[Stored records]
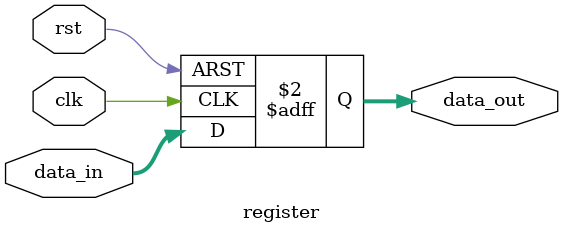
<source format=v>
`timescale 1ns / 1ps


module register (clk, rst, data_in, data_out
    );
    
    parameter WORD_SIZE = 8;
    input clk;
    input rst;
    input [WORD_SIZE-1:0] data_in;
    output reg [WORD_SIZE-1:0] data_out;
    
    always @(posedge rst or posedge clk) begin
        if (rst) begin
            data_out <= {WORD_SIZE{1'b0} };
        end else begin
            data_out <= data_in;          
        end
    
    end
    
endmodule


</source>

## Task item
From the first line to the last, output the data exactly, without the pictures.

## Exercise solution
<source format=v>
`timescale 1ns / 1ps


module register (clk, rst, data_in, data_out
    );
    
    parameter WORD_SIZE = 8;
    input clk;
    input rst;
    input [WORD_SIZE-1:0] data_in;
    output reg [WORD_SIZE-1:0] data_out;
    
    always @(posedge rst or posedge clk) begin
        if (rst) begin
            data_out <= {WORD_SIZE{1'b0} };
        end else begin
            data_out <= data_in;          
        end
    
    end
    
endmodule


</source>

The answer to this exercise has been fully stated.